Discussion and Conclusion

In the present study, we have used the surface-exposed biological tooth root as a template to illustrate the instructive capacity of microstructured apatite surface topography together with the regenerative potential of periodontal progenitor cells to ultimately benefit periodontal regeneration. Our findings indicate that surface topography and progenitor cell type go hand in hand to facilitate optimum periodontal attachment. Microstructures topographies were superior to smooth root surfaces when instructing fiber elongation and focal adhesion gene expression, whereas periodontal progenitors were the most ideally suited progenitor population to favor extension of fibrous ligament cells perpendicular to the root surface. Our data call for the development of optimized materials surface/progenitor combinations as a strategy for organ-specific tissue regeneration.

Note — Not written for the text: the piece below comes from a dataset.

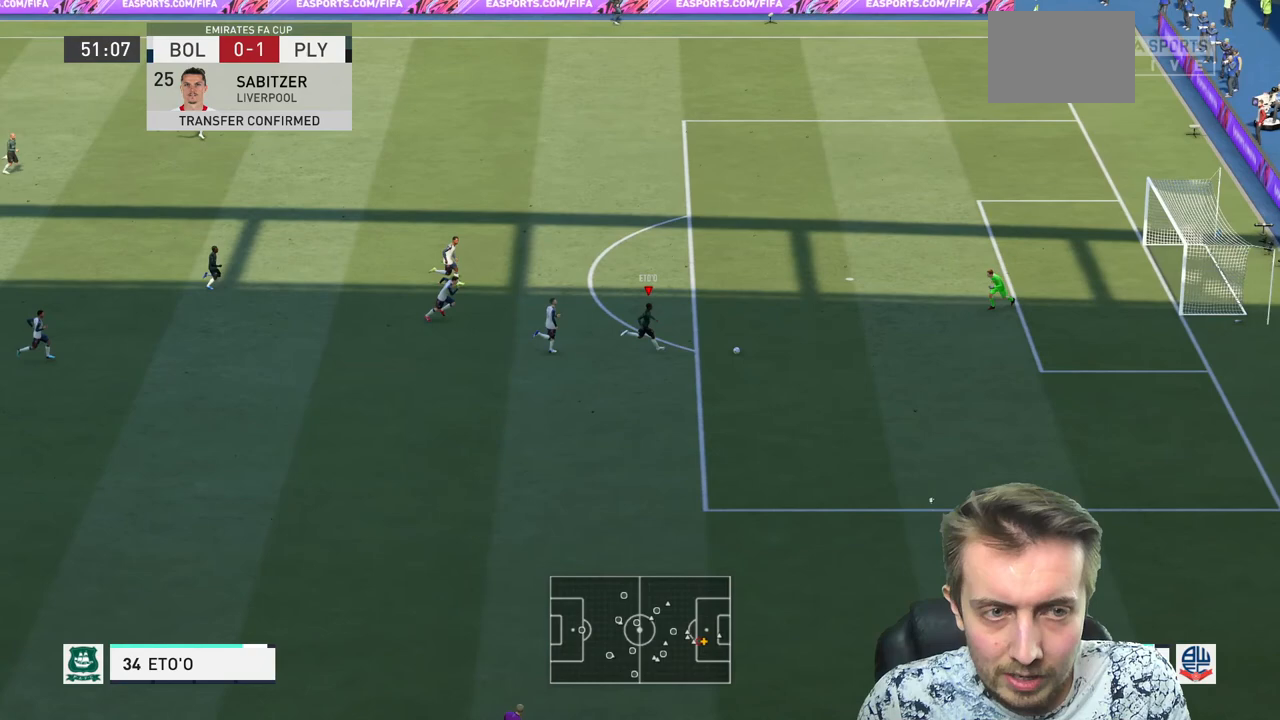
{"buttons": ["R2"], "left_stick": "up-right", "right_stick": "center", "events": [[34, "R2", "up"], [234, "R2", "down"]]}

Our data indicated that periodontal root surface topographies triggered the initiation of classic ECM signaling cascades, starting with the formation of focal adhesions as a materials-induced molecular signaling hub involving integrins and cytosolic mediators and substrates, such as PAX and FAKs.^21,28–31 In our study, levels of phosphorylated PAX, and FAK were elevated as a result of exposure of cells to roughened surfaces. In addition, the prominent PDL cell integrins α5 and β1^23,25,26 were also increased in response to microstructured apatite topographies. According to classic integrin signaling pathway routes, focal adhesions activate small GTPases of the Rho family, which in turn directly affect cell shape via the polymerization of actin into F-actin and resulting in stress fibers.^9,32 Our study documented increased levels of Rho A and F-actin, which were both elevated on microstructured root surfaces and in 3D-cultures, pointing to the importance of a three-dimensional environment for proper activation of ECM signaling and regeneration. In addition, tooth root replantation resulted in increased levels of periodontal ECM molecules, including tropoelastin, tenascin, periostin, and fibronectin, suggesting that cells secrete new periodontal ECM in response to physiological forces in the periodontal apparatus (Fig. 5i).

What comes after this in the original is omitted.